WGS data trimming was performed using fastp [27] (version 0.23.4) with a minimum quality threshold of Q20, a preference for front trimming, and a sliding window of size 10. For metagenomic annotation, comprehensive analysis was conducted using Kraken 2 [28] (version 2.1.3) with Bracken [29] (version 2.9) correction on the pre-built NCBI nucleotide database (nt). To annotate potential fungal metagenomic sequences, Kaiju [30] (version 1.10.1) was employed with the pre-built RefSeq fungal sequences index.
To eliminate possible contamination, we compared our data with sequencing data from the same hive’s combs [31] (BioProject PRJNA1048732) and with pan-metagenomic data [9] (BioProject PRJNA879967). Host and human reads were removed using Bowtie 2 [32] (version 2.5.2) with the ‘very-sensitive-local’ preset. Genomes for dehosting and decontamination are available in NCBI GenBank under the following IDs: GCA_003254395.2, GCA_029169275.1, GCA_000184785.2, GCA_000469605.1, GCA_014066325.1, GCA_000001405.29.

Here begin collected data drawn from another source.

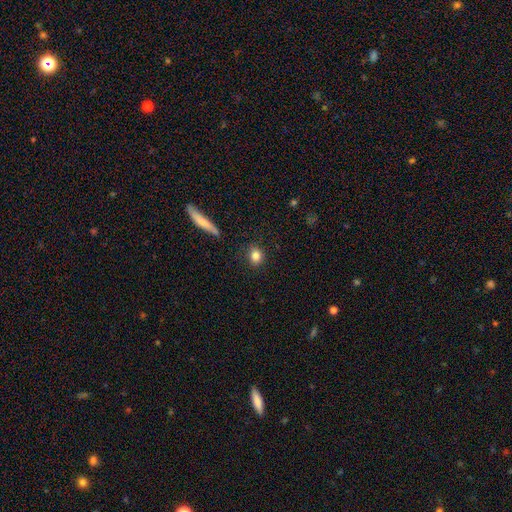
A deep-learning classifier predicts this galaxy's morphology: A smooth galaxy with no disk features (84%) that is round (70%).

Vote fractions:
- Smooth or featured? smooth: 84% / star or artifact: 9% / featured or disk: 7%
- How rounded? round: 70% / in between: 28% / cigar-shaped: 3%
- Merging? none: 86% / minor disturbance: 9% / major disturbance: 2% / merger: 2%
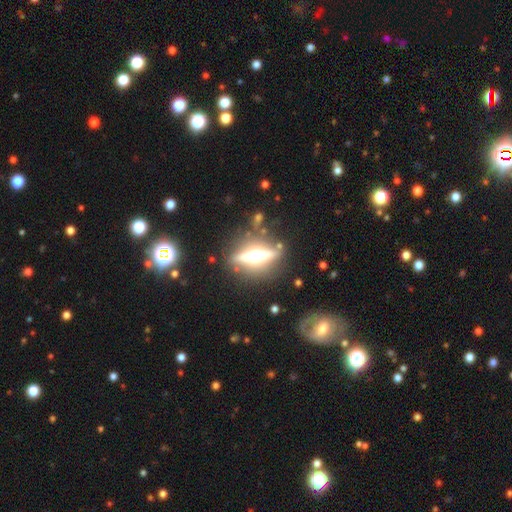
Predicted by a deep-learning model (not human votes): Smooth or featured: featured or disk — 77% (smooth — 14%)
Edge-on disk: yes — 93% (no — 7%)
Edge-on bulge: rounded — 88% (boxy — 9%)
Merging: none — 81% (minor disturbance — 10%)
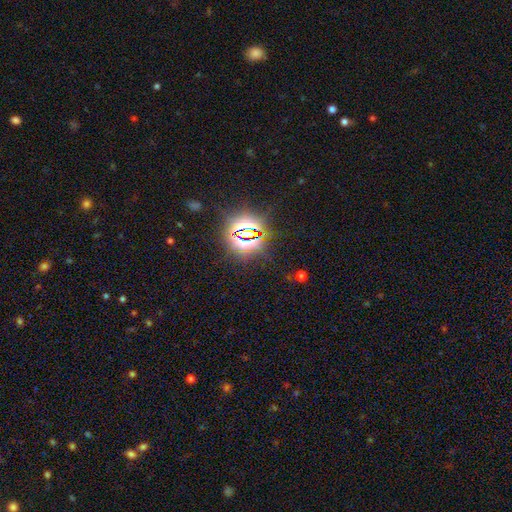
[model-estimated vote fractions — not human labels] smooth_or_featured: star or artifact (p=0.83) [alt: smooth p=0.11]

Metagenome assembly was performed using metaSPAdes [33] and IDBA-UD [34] (version 1.1.3). After quality control with MetaQUAST [35] (version 5.2.0), IDBA-UD was selected with a k-mer step of 20 and k-mer sizes ranging from 16 to 116 which produced maximal N50. The PROKKA [36] tool (version 1.14.5) was then used to perform metabolism reconstruction on the selected assembly.
For data visualization we use R [37] with libraries tidyverse [38], vegan [39], ape [40] and aRchiteutis [41].

3. Results

The cultivation conditions and media were optimised through experimentation utilising a range of sample sources.

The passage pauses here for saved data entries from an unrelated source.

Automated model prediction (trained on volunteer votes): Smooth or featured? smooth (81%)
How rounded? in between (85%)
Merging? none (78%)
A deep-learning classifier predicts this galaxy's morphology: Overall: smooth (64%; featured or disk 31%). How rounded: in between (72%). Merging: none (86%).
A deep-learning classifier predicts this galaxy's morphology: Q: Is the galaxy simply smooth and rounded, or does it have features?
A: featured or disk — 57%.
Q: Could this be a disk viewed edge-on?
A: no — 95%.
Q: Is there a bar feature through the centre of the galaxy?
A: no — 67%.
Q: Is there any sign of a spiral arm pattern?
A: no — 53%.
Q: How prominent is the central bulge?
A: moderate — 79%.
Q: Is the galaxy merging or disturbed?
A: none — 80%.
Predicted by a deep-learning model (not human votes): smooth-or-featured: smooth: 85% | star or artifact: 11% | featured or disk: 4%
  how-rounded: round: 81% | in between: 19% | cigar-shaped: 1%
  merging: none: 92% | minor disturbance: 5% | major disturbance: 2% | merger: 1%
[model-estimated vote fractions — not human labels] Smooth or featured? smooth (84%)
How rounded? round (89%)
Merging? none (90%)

Keeping bees in sterile medium and further sowing the flushes onto solid media yields surprisingly low CFU counts (Figure 1a1), no more than 20 in five experiments. Sowing the flushes directly onto nutrient media leads to the detection of relatively small CFU of fungi in the medium (Figure 1a2), suppressing the activity of other microorganisms, resulting in no real cell counts in the medium. The highest biodiversity is achieved after pre-cultivation on enrichment liquid medium (Figure S1).

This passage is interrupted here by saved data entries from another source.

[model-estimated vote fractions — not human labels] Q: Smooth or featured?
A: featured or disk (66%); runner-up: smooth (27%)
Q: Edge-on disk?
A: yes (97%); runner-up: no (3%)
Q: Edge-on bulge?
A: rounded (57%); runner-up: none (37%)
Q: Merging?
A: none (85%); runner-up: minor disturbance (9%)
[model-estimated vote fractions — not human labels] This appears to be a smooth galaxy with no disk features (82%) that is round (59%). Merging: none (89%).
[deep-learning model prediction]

To account for organisms not densely attached to the surface of bees, the microbiota obtained from the walls of the container in which the bees were transported were analyzed. Only Aspergillus and Penicillium were detected on Soburo's medium after direct bee washing; other species were cultured on Czapek's medium. The composition of organisms obtained on Czapek's, GRM and GMF media did not differ.
Seeding from abdomen, limbs and cuticular hairs was also performed to optimize the technique (Figure S3). When using a solution with a mixture of compounds to disrupt biofilms, cultures could not be isolated (Figure S2c). The highest diversity was obtained in cultures on solid nutrient agar after enrichment on liquid nutrient medium for 24 hours, isolating 100-5000 CFU from different bee organs (Figure S3).
Different cultures with complex morphology, which was often not preserved during passages, as well as mixed colonies consisting of cells of different morphologies and probably from several taxa were frequently observed in the cultures (Figure S4). In total, more than 250 colonies were obtained from the cuticle of 10 adult worker winter bees, of which 54 differed in morphological and physiological criteria (Figure S5-13). Of these, only a small fraction (not more than 20%) are also readily isolated from the hive environment. Cultures S5c, S5d and S6d (Aspergillus spp.) and S6a (Penicillium sp.) dominated the cultures from dry dead bees from the same hive.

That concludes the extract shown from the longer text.